::: SUPPLIED PASSAGE

Bill Putney (To reply by e-mail, replace the last letter of the alphabet in my adddress with the letter 'x')

Reply to
Bill Putney

I used to be the one that raised that question every time this discussion came up (you were part of the last discussion on this). At that point, someone was always quick to point out that the shavings would always stay in the bottom of the pan and not be sucked up by the pickup tube. I'm guessing they're probably right. Another person pointed out that the filter would catch them. I pointed out that the filter is downstream of the pump, and I wouldn't want anything, including soft aluminum chips, going thru my oil pump with 0.001" clearances.

However, when I did mine, after running the self-tapping O.S. plug in without washer, I removed it, inserted the straw of a full can of brake parts cleaner all the way into the hole (so the tip was past where any chips would be), and flooded the bottom of the pan for several seconds with a cup or two of cleaner, and let it run out rapidly. I then poured a quart of oil into the regular filler, let it drain out, and then repeated the parts cleaner flush. This was followed by visual inspection to make sure there were no chips trapped in the threads of the hole.

Bill Putney (To reply by e-mail, replace the last letter of the alphabet in my adddress with the letter 'x')

Reply to
Bill Putney

I'm not convinced having seen some high speed photographs many years ago of the inside of a crankcase of an operating engine. The oil is pretty "active" in the oil pan.

That is probably about as good as you can do. Personally, I'd still be inclined to remove the pan and replace it with a good used pan from a salvage yard or have a machine shop insert a steel sleeve or weld shut the existing hole and drill and tap a new one.

::::::
::: RECORDS FOR THIS EXERCISE

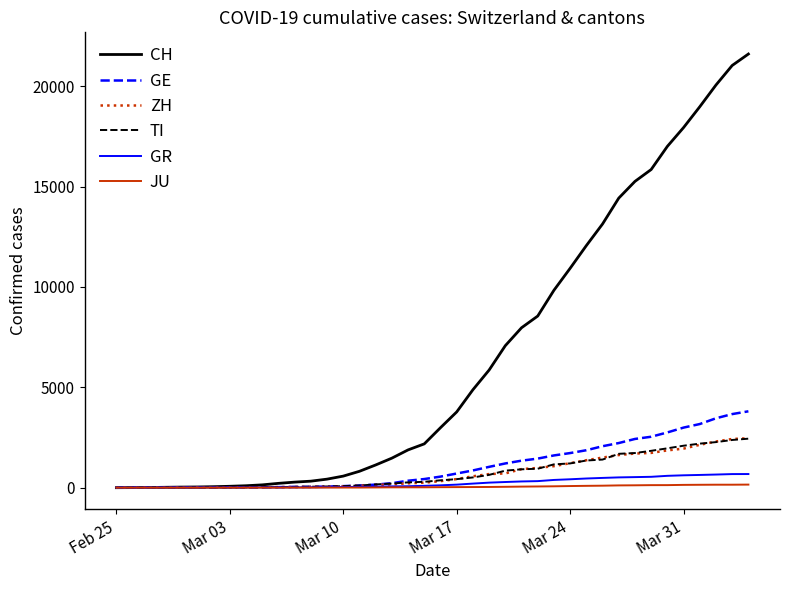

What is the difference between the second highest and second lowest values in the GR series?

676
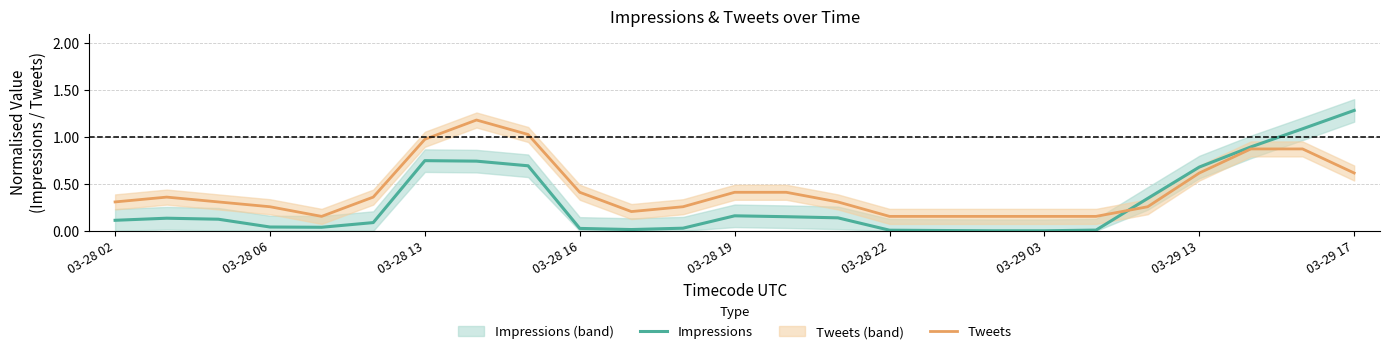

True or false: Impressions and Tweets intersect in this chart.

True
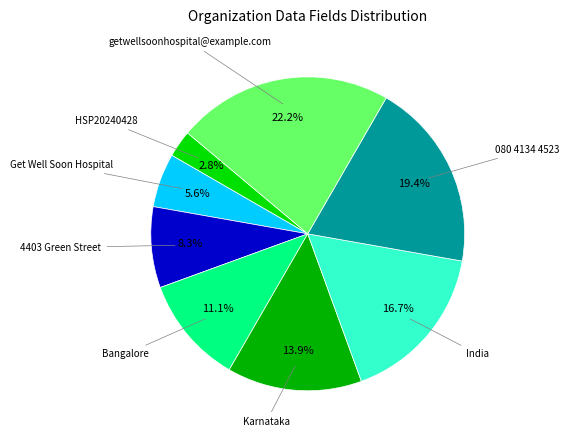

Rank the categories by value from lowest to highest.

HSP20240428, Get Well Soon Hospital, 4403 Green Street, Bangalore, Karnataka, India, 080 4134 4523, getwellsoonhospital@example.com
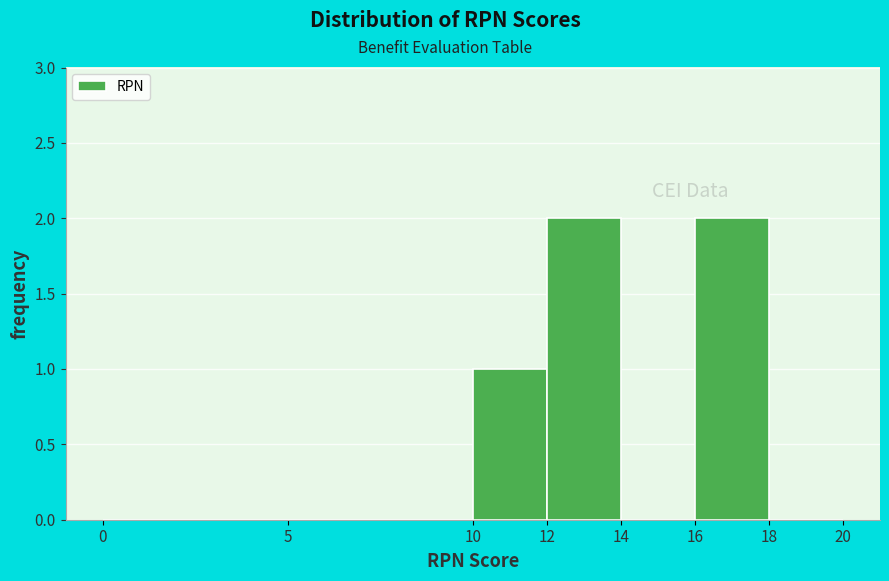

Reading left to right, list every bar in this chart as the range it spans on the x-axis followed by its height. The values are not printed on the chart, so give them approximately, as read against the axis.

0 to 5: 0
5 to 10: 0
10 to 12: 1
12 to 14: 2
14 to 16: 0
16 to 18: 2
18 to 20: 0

::::::

*JOB A*
Write out the oil pan discussion above word for word, in full.
*JOB B*
Pull out all of the chart quiz entries above verbatim, omitting the pictures.

*EXERCISE ANSWER A*
Bill Putney (To reply by e-mail, replace the last letter of the alphabet in my adddress with the letter 'x')

Reply to
Bill Putney

I used to be the one that raised that question every time this discussion came up (you were part of the last discussion on this). At that point, someone was always quick to point out that the shavings would always stay in the bottom of the pan and not be sucked up by the pickup tube. I'm guessing they're probably right. Another person pointed out that the filter would catch them. I pointed out that the filter is downstream of the pump, and I wouldn't want anything, including soft aluminum chips, going thru my oil pump with 0.001" clearances.

However, when I did mine, after running the self-tapping O.S. plug in without washer, I removed it, inserted the straw of a full can of brake parts cleaner all the way into the hole (so the tip was past where any chips would be), and flooded the bottom of the pan for several seconds with a cup or two of cleaner, and let it run out rapidly. I then poured a quart of oil into the regular filler, let it drain out, and then repeated the parts cleaner flush. This was followed by visual inspection to make sure there were no chips trapped in the threads of the hole.

Bill Putney (To reply by e-mail, replace the last letter of the alphabet in my adddress with the letter 'x')

Reply to
Bill Putney

I'm not convinced having seen some high speed photographs many years ago of the inside of a crankcase of an operating engine. The oil is pretty "active" in the oil pan.

That is probably about as good as you can do. Personally, I'd still be inclined to remove the pan and replace it with a good used pan from a salvage yard or have a machine shop insert a steel sleeve or weld shut the existing hole and drill and tap a new one.

*EXERCISE ANSWER B*
What is the difference between the second highest and second lowest values in the GR series?

676

True or false: Impressions and Tweets intersect in this chart.

True

Rank the categories by value from lowest to highest.

HSP20240428, Get Well Soon Hospital, 4403 Green Street, Bangalore, Karnataka, India, 080 4134 4523, getwellsoonhospital@example.com

Reading left to right, list every bar in this chart as the range it spans on the x-axis followed by its height. The values are not printed on the chart, so give them approximately, as read against the axis.

0 to 5: 0
5 to 10: 0
10 to 12: 1
12 to 14: 2
14 to 16: 0
16 to 18: 2
18 to 20: 0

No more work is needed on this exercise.